Secret 2 : Les pratiques bancaires au Cameroun sont en décorrélation avec la réalité des consommateurs



La carte bancaire, un gouffre financier

Personne qui retire du cash sur un ATM
Image from Iwaria.com

Les banques mettent un point d'honneur à promouvoir l'utilisation des cartes bancaires. Officiellement, ces cartes sont censées faciliter les retraits d'argent aux guichets automatiques (GAB) et les paiements chez les commerçants. Or, dans la réalité camerounaise, ces cartes sont peu utilisées pour les paiements marchands dans les supermarchés et autres commerces, principalement parce que de nombreux commerçants ne sont pas équipés de terminaux de paiement électronique (TPE). De plus, ce gouffre financier constitue également une violation de la loi puisque le paiement marchand par carte fait partie du service minimum garanti qui est censé être gratuit.

Par contre même si les établissements de paiement (Orange Money, MTN Mobile Money, etc.) ont des comportements aussi néfaste que ceux des banques, elles ont démontré que d'autres solutions, plus adaptées et moins coûteuses, existent.


Pendant que, les banques continuent de pousser les clients à utiliser des cartes bancaires, un produit plus courant en Occident mais qui, chez nous, se révèle être un gouffre à frais financiers.



Secret 3 : Pousser la tendance à faire surconsommer les clients


Homme obèse avec le ventre qui déborde le tshirt, regardant son téléphone

L'absence de formation financière

Avez-vous déjà vu une banque organiser des formations gratuites pour ses clients ? Probablement pas. Si les banques investissaient dans l'éducation financière de leurs clients, ces derniers seraient mieux équipés pour gérer leur budget, rembourser leurs crédits plus facilement et ainsi devenir de bons clients pour la banque.

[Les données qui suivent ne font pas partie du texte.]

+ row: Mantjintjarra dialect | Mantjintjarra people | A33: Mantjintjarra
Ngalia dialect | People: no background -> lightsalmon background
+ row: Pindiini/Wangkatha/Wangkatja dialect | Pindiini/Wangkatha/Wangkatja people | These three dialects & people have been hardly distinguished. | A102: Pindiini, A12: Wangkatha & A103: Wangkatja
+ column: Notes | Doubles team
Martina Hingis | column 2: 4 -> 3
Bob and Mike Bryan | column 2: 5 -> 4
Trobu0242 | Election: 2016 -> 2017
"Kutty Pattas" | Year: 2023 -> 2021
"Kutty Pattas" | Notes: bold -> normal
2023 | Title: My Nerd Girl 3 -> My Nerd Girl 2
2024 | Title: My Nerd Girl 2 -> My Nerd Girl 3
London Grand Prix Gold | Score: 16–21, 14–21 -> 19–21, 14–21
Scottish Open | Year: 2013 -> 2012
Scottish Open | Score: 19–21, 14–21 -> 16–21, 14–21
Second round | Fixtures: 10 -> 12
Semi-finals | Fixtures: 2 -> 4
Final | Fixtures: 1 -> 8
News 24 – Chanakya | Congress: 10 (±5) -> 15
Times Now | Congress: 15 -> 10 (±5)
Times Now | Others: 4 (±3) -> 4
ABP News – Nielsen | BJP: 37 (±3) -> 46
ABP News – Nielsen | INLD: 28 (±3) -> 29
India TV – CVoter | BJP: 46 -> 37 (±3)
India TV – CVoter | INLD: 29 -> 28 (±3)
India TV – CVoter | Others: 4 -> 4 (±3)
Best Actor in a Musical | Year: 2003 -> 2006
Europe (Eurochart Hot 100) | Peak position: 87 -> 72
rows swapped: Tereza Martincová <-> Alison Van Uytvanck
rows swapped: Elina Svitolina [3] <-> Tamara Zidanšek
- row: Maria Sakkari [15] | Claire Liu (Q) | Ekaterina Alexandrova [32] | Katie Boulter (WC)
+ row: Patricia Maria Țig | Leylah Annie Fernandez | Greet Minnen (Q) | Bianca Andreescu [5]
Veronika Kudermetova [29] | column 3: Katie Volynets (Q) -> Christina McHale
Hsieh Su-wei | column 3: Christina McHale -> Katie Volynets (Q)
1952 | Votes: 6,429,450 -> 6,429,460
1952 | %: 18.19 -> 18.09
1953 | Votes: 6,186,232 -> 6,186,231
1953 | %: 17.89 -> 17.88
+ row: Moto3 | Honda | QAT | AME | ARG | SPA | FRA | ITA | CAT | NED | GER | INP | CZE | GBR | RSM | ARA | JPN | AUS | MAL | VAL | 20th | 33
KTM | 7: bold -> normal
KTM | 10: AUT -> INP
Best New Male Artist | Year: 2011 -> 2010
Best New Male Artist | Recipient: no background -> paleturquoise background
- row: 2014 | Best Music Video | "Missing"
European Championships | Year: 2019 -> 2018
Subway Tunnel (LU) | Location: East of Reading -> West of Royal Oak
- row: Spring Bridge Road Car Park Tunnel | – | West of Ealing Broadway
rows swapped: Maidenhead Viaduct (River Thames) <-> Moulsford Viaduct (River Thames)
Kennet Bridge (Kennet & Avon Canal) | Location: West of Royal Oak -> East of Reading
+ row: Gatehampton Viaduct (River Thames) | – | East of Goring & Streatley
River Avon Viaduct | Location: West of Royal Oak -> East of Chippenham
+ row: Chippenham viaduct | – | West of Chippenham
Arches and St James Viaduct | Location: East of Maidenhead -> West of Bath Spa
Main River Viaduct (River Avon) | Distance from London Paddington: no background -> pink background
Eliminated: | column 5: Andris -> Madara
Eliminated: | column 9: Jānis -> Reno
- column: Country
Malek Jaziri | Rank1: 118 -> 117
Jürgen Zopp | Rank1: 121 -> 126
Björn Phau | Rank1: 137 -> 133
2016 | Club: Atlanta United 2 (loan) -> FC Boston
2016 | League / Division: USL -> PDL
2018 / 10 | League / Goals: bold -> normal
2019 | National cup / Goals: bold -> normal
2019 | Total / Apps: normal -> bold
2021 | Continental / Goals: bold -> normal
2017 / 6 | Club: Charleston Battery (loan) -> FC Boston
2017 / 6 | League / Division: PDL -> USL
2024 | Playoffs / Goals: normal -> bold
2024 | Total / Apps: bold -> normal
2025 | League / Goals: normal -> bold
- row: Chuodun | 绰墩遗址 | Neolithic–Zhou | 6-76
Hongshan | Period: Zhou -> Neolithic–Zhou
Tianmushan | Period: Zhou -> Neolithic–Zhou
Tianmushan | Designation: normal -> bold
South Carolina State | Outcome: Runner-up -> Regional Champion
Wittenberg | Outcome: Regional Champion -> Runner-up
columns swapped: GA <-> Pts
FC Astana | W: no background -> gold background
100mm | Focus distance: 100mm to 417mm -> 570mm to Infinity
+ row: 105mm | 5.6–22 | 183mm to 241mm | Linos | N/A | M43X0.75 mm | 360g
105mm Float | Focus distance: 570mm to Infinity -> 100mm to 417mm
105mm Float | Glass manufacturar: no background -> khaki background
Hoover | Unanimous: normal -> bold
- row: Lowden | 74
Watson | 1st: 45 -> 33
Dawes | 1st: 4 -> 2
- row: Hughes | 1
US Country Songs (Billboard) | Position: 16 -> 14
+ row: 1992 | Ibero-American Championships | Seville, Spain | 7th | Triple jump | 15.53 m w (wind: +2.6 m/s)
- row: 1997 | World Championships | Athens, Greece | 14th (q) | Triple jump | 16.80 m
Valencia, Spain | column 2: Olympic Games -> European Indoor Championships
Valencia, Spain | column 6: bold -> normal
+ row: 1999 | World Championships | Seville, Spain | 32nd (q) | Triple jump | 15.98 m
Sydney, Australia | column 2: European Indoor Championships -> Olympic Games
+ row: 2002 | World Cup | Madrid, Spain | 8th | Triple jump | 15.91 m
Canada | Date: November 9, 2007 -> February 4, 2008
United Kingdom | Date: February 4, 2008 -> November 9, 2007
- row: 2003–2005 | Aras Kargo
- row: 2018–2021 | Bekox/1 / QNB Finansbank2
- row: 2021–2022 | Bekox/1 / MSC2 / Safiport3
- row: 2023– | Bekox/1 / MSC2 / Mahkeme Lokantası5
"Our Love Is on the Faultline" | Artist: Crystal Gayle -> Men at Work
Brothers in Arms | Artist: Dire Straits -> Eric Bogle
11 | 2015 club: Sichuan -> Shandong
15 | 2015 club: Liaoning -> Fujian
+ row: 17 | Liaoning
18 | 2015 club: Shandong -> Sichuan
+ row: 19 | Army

Mais cela n'existe pas. Il semble que les banques préfèrent que les clients restent dans l'ignorance, ce qui les rend plus susceptibles de surconsommer des services bancaires coûteux et de contracter des crédits qu'ils auront du mal à rembourser.


Les produits bancaires inadaptés

Les banques camouflent souvent leurs pratiques douteuses derrière des produits financiers complexes et inadaptés à la réalité locale. Le but est simple : pousser les clients à consommer plus de services, souvent au détriment de leur santé financière. Par exemple, l'offre de crédits à la consommation est abondante, mais ces prêts sont souvent assortis de conditions et de frais exorbitants, piégeant ainsi les clients dans une spirale de dettes.



Conclusion


Les pratiques bancaires au Cameroun sont loin d’être transparentes et justes. Les tarifs sont souvent fixés de manière arbitraire et en dépit des réglementations en place. De plus, les banques utilisent leur pouvoir pour encourager la surconsommation de services financiers coûteux, tout en négligeant l'éducation financière de leurs clients.


Il est grand temps que les consommateurs prennent conscience de ces pratiques et exigent des services bancaires plus équitables et transparents. Il appartient également aux autorités de mieux réguler ce secteur pour protéger les citoyens des abus bancaires.